Bonus Blessing: Turning Faith into Knowledge, “You’ve Got to Bring It”

I set out to find ten blessings of cancer and I’ve now reached the ten. I just wanted to share some of the spillover with a bonus blessing: turning faith into knowledge.

I attended a myeloma conference and a patient named Michael Katz was presenting his recommendations from a patient’s perspective. One of his PowerPoint slides said “It’s not a bad time to get religion.” He is a faithful Jewish man and he is spot on.

Contemplating your mortality is not a bad time to get religion. Struggling with survival is not a bad time to look up and ask for help and much-needed direction. I’ll explain more about “bringing it” later in this post, but an added blessing of cancer is turning faith into knowledge.

In my faith, we have a once-a-month Sunday meeting called “Fast Sunday.” We fast for two meals, donate the money we would have spent on the meals to the poor, and at our meeting we offer testimony about certain gospel principles and sometimes share our faith-building experiences.

As a 13-year-old I remember wondering how someone could say they “knew” something was true versus “believing” something was true. But as a 13-year-old, I hadn’t had much time to exercise my faith.

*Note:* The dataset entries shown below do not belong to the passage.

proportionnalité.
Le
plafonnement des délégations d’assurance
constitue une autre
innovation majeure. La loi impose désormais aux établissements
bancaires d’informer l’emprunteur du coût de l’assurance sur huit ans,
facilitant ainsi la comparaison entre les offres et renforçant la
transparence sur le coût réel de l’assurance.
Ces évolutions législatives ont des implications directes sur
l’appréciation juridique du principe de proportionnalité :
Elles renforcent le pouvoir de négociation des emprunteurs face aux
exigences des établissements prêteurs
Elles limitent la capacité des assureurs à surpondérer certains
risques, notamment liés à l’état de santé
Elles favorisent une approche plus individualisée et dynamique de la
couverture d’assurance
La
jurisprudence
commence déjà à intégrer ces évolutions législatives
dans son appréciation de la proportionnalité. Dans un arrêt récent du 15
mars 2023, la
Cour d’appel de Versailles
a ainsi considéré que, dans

I’m learning (through some exhaustion) that the word “exercise” here is pretty instrumental. I’ve been watching my kids try out P90X and it looks exhausting. Then I watched this hilarious spoof on P90X from BYU’s new Studio C comedy show and I heard words of wisdom “You’ve got to bring it, every day.”

I’ve started running (ok just a little!) and surprisingly have to breathe hard while doing it (ha ha). Also shockingly, after 30 minutes in the gym, I can “feel the burn.”

I’m learning that the whole purpose of faith is to “bring it.” You start with  a hypothesis given from above and then exercise that faith by actually doing something about it. In time, you prove that hypothesis and it becomes factually and personally true. It might take years and consistent choices to prove it out, but it does happen.

After many experiences with prayer, I can now say with great confidence that I know prayer works. I am praying to be able to find a cure for multiple myeloma. Who am I to be asking that question with hundreds of cancer experts working on this target? No one of significance or qualification, really. But I believe the promise that He knows all and can make “weak things strong.” And so I pray everyday for direction on this project. The help I’ve received in answer to those prayers has been real and specific. I am getting ideas that I know are not my own because frankly, I am not that smart. I am having doors open that would not otherwise open. I don’t have faith anymore that prayer works, I know that it does.

It’s funny how prayer is answered. Sometimes the ways are totally unexpected.

Sometimes we may ask God for success, and He gives us physical and mental stamina. We might plead for prosperity, and we receive enlarged perspective and increased patience, or we petition for growth and are blessed with the gift of grace. He may bestow upon us conviction and confidence as we strive to achieve worthy goals. And when we plead for relief from physical, mental, and spiritual difficulties, He may increase our resolve and resilience.

 Elder David Bednar

In my best way, I am trying to do the spiritual conditioning necessary and the work required to move the ball forward. The last 4 months launching this project was extreme effort to do something completely out of my realm. You should never underestimate fear as a great motivator to push you to do things you never thought you could. I’m moving past the anxiety stage and am now seeing an extraordinary payoff. My daily spiritual workout is strengthening my core and the education is remarkable.

I’ll take as many bonus blessings as I can get and I’ll keep looking up for more.